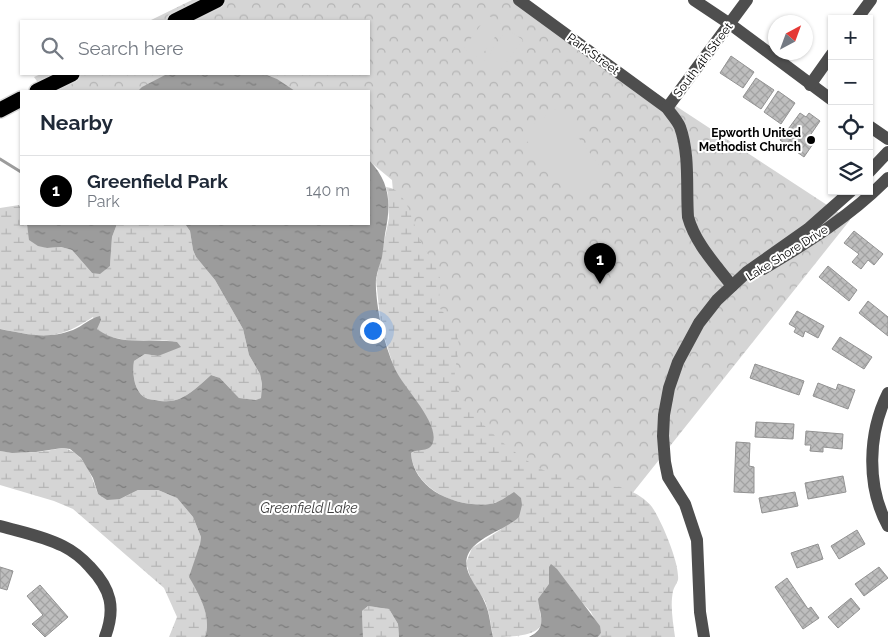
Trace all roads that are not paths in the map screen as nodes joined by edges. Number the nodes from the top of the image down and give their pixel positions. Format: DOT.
graph roads {
  1 [pos="217,0"];
  2 [pos="519,0"];
  3 [pos="694,0"];
  4 [pos="746,0"];
  5 [pos="870,0"];
  6 [pos="860,15"];
  7 [pos="177,20"];
  8 [pos="730,24"];
  9 [pos="828,59"];
  10 [pos="70,75"];
  11 [pos="810,84"];
  12 [pos="39,90"];
  13 [pos="828,97"];
  14 [pos="20,100"];
  15 [pos="667,108"];
  16 [pos="0,110"];
  17 [pos="873,129"];
  18 [pos="888,139"];
  19 [pos="888,152"];
  20 [pos="873,168"];
  21 [pos="888,178"];
  22 [pos="847,195"];
  23 [pos="732,286"];
  24 [pos="888,392"];
  25 [pos="0,526"];
  26 [pos="888,526"];
  27 [pos="105,637"];
  28 [pos="704,637"];
  1 -- 7 [label="highway"];
  2 -- 15 [label="street, Park Street"];
  3 -- 8 [label="street"];
  4 -- 8 [label="street, South 4th Street"];
  5 -- 6 [label="street"];
  8 -- 11 [label="street"];
  8 -- 15 [label="street, South 4th Street"];
  9 -- 11 [label="street"];
  10 -- 12 [label="highway"];
  11 -- 13 [label="street"];
  14 -- 16 [label="highway"];
  15 -- 23 [label="street, South 4th Street"];
  17 -- 18 [label="street"];
  19 -- 20 [label="street"];
  21 -- 23 [label="street, Lake Shore Drive"];
  22 -- 23 [label="street, Lake Shore Drive"];
  23 -- 28 [label="street"];
  24 -- 26 [label="street"];
  25 -- 27 [label="street"];
}
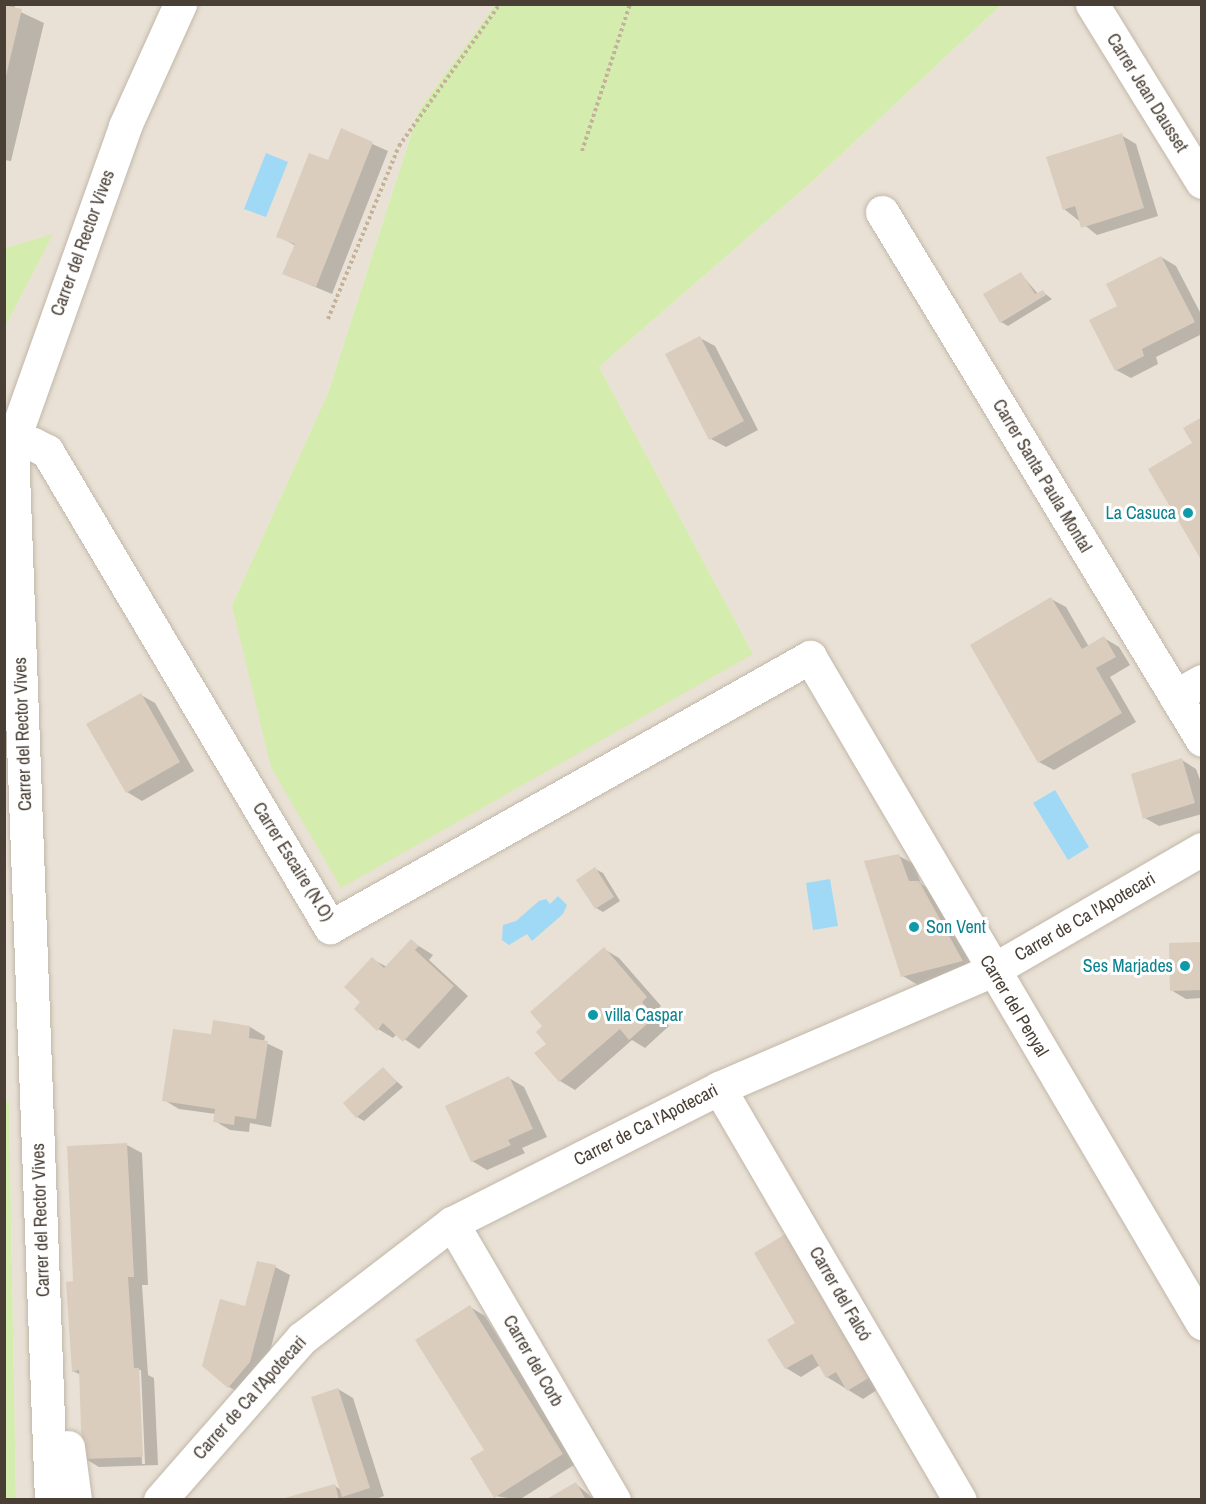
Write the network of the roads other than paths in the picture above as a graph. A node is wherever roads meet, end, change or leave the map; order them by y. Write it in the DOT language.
graph roads {
  1 [pos="180,4"];
  2 [pos="1092,4"];
  3 [pos="1202,182"];
  4 [pos="882,212"];
  5 [pos="12,444"];
  6 [pos="810,657"];
  7 [pos="1188,688"];
  8 [pos="1202,740"];
  9 [pos="1202,849"];
  10 [pos="993,970"];
  11 [pos="719,1088"];
  12 [pos="452,1223"];
  13 [pos="1202,1323"];
  14 [pos="48,1423"];
  15 [pos="51,1500"];
  16 [pos="75,1500"];
  17 [pos="160,1500"];
  18 [pos="614,1500"];
  19 [pos="960,1500"];
  1 -- 5 [label="street, Carrer del Rector Vives"];
  2 -- 3 [label="street, Carrer Jean Dausset"];
  4 -- 7 [label="street, Carrer Santa Paula Montal"];
  5 -- 6 [label="street, Carrer Escaire (N.O)"];
  5 -- 14 [label="street, Carrer del Rector Vives"];
  6 -- 10 [label="street, Carrer del Penyal"];
  7 -- 8 [label="street, Carrer Santa Paula Montal"];
  9 -- 10 [label="street, Carrer de Ca l'Apotecari"];
  10 -- 11 [label="street, Carrer de Ca l'Apotecari"];
  10 -- 13 [label="street, Carrer del Penyal"];
  11 -- 12 [label="street, Carrer de Ca l'Apotecari"];
  11 -- 19 [label="street, Carrer del Falcó"];
  12 -- 17 [label="street, Carrer de Ca l'Apotecari"];
  12 -- 18 [label="street, Carrer del Corb"];
  14 -- 15 [label="street, Carrer del Rector Vives"];
  14 -- 16 [label="street"];
}
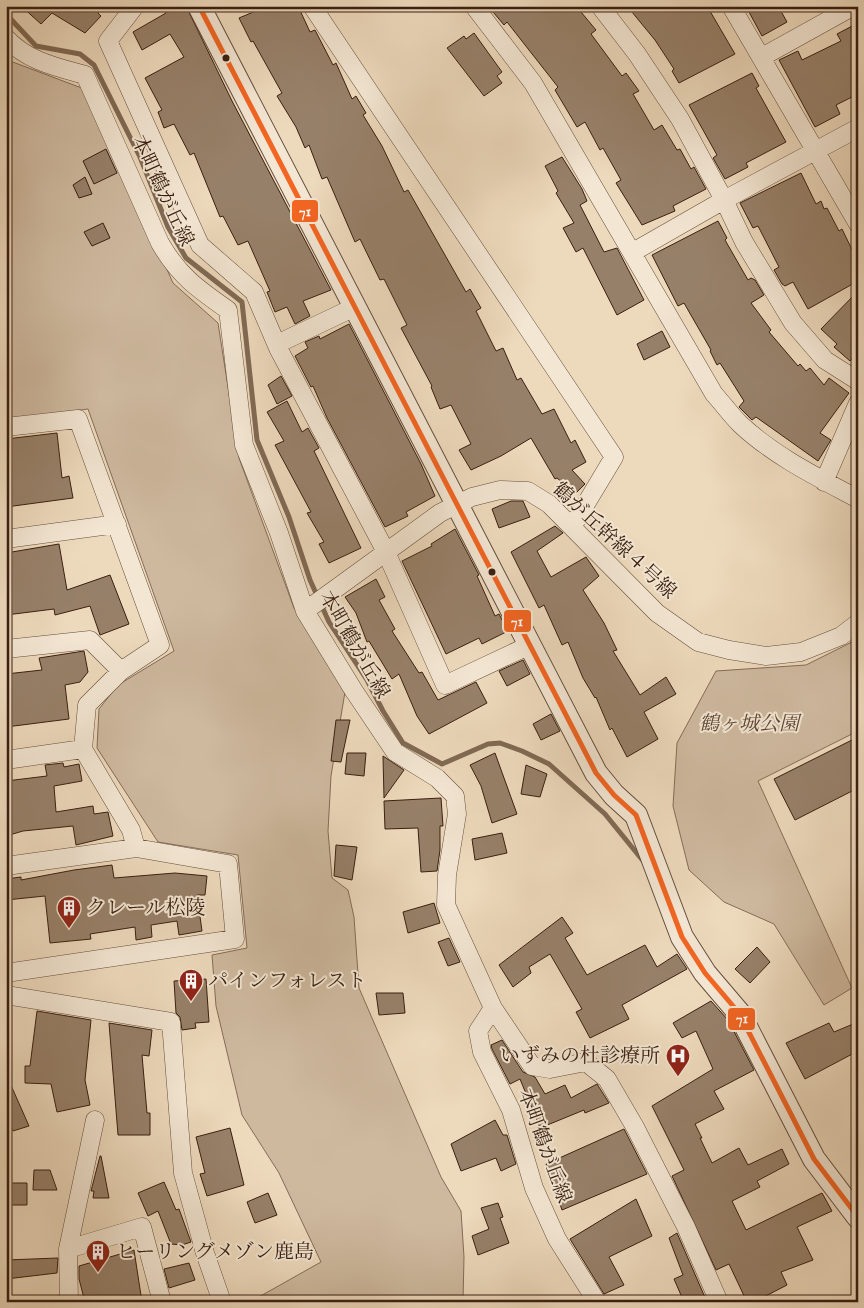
______
• _EXERCISE PROMPT_
A verbatim copy of every record is to be produced, and pictures are to be excluded from it.

• _YOUR RESPONSE_
Trace all roads that are not paths in the map screen as nodes joined by edges. Number the nodes from the top of the image down and give their pixel positions. Format: DOT.
graph roads {
  1 [pos="217,0"];
  2 [pos="519,0"];
  3 [pos="694,0"];
  4 [pos="746,0"];
  5 [pos="870,0"];
  6 [pos="860,15"];
  7 [pos="177,20"];
  8 [pos="730,24"];
  9 [pos="828,59"];
  10 [pos="70,75"];
  11 [pos="810,84"];
  12 [pos="39,90"];
  13 [pos="828,97"];
  14 [pos="20,100"];
  15 [pos="667,108"];
  16 [pos="0,110"];
  17 [pos="873,129"];
  18 [pos="888,139"];
  19 [pos="888,152"];
  20 [pos="873,168"];
  21 [pos="888,178"];
  22 [pos="847,195"];
  23 [pos="732,286"];
  24 [pos="888,392"];
  25 [pos="0,526"];
  26 [pos="888,526"];
  27 [pos="105,637"];
  28 [pos="704,637"];
  1 -- 7 [label="highway"];
  2 -- 15 [label="street, Park Street"];
  3 -- 8 [label="street"];
  4 -- 8 [label="street, South 4th Street"];
  5 -- 6 [label="street"];
  8 -- 11 [label="street"];
  8 -- 15 [label="street, South 4th Street"];
  9 -- 11 [label="street"];
  10 -- 12 [label="highway"];
  11 -- 13 [label="street"];
  14 -- 16 [label="highway"];
  15 -- 23 [label="street, South 4th Street"];
  17 -- 18 [label="street"];
  19 -- 20 [label="street"];
  21 -- 23 [label="street, Lake Shore Drive"];
  22 -- 23 [label="street, Lake Shore Drive"];
  23 -- 28 [label="street"];
  24 -- 26 [label="street"];
  25 -- 27 [label="street"];
}
Write the network of the roads other than paths in the picture above as a graph. A node is wherever roads meet, end, change or leave the map; order them by y. Write it in the DOT language.
graph roads {
  1 [pos="180,4"];
  2 [pos="1092,4"];
  3 [pos="1202,182"];
  4 [pos="882,212"];
  5 [pos="12,444"];
  6 [pos="810,657"];
  7 [pos="1188,688"];
  8 [pos="1202,740"];
  9 [pos="1202,849"];
  10 [pos="993,970"];
  11 [pos="719,1088"];
  12 [pos="452,1223"];
  13 [pos="1202,1323"];
  14 [pos="48,1423"];
  15 [pos="51,1500"];
  16 [pos="75,1500"];
  17 [pos="160,1500"];
  18 [pos="614,1500"];
  19 [pos="960,1500"];
  1 -- 5 [label="street, Carrer del Rector Vives"];
  2 -- 3 [label="street, Carrer Jean Dausset"];
  4 -- 7 [label="street, Carrer Santa Paula Montal"];
  5 -- 6 [label="street, Carrer Escaire (N.O)"];
  5 -- 14 [label="street, Carrer del Rector Vives"];
  6 -- 10 [label="street, Carrer del Penyal"];
  7 -- 8 [label="street, Carrer Santa Paula Montal"];
  9 -- 10 [label="street, Carrer de Ca l'Apotecari"];
  10 -- 11 [label="street, Carrer de Ca l'Apotecari"];
  10 -- 13 [label="street, Carrer del Penyal"];
  11 -- 12 [label="street, Carrer de Ca l'Apotecari"];
  11 -- 19 [label="street, Carrer del Falcó"];
  12 -- 17 [label="street, Carrer de Ca l'Apotecari"];
  12 -- 18 [label="street, Carrer del Corb"];
  14 -- 15 [label="street, Carrer del Rector Vives"];
  14 -- 16 [label="street"];
}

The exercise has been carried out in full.